Texto fornecido ▸
- - -
A Convite da Revista O Odisseu, a mestranda e pesquisadora da obra de Paul Auster Ayla Cedraz escreve sobre a morte do grande autor estadunidense no último 1º de maio.
Auster morreu. Todas as vidas que ele escreveu, seu corpo longo e magro debruçado sobre uma folha em branco, uma máquina de escrever (não me deparei com indícios seus escrevendo num computador, embora seja de se imaginar), onde quer que tenham dado, a quem quer que tenham encontrado, como me encontrou, não encontram, nunca, o fim. É curioso pensar que seu criador não ganha essa imunidade. Ele não estava salvo, o que é óbvio, mas não minou minha imensa estranheza ao saber de sua morte.
- - -
Conteúdo das entradas ▸
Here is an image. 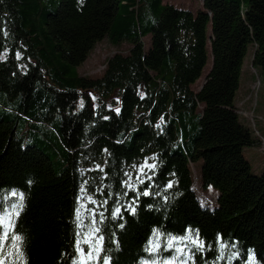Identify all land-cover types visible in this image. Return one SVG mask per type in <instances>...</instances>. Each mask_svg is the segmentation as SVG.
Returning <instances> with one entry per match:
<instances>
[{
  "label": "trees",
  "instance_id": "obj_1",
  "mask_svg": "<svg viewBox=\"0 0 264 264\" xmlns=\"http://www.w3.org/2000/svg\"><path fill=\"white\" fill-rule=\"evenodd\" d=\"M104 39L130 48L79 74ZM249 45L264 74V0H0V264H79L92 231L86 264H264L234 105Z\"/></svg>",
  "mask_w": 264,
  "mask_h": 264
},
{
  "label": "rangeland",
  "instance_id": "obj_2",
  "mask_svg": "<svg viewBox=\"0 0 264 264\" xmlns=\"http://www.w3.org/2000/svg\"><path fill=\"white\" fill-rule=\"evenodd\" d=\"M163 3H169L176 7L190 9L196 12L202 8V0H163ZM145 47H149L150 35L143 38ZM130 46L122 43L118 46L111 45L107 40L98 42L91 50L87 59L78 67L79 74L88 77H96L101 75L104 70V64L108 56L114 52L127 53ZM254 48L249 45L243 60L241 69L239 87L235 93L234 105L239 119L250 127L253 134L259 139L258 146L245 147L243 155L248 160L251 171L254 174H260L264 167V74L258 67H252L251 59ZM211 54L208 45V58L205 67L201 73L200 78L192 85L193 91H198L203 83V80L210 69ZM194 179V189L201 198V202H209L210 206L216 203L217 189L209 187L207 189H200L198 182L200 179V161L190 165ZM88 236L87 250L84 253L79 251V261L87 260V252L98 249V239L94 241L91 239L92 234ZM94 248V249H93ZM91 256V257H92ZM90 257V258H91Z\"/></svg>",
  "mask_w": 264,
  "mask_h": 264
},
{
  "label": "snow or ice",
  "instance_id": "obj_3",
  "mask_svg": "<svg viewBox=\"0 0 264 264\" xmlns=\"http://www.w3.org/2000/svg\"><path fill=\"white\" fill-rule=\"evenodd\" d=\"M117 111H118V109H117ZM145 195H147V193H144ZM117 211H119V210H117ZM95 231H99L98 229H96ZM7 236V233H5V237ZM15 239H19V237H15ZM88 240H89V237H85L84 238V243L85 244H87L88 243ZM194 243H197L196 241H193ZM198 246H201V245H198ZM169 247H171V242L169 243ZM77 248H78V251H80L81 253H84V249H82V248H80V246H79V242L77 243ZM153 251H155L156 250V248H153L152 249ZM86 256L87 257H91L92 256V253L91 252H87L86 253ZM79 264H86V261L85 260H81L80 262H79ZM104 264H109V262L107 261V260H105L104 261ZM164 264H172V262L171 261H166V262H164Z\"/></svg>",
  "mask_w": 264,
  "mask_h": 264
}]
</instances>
- - -
No texto fornecido, Ayla Cedraz escreve sobre a morte de Paul Auster a convite de qual revista? As entradas têm outra origem.

Resposta completa ▸ Da Revista O Odisseu.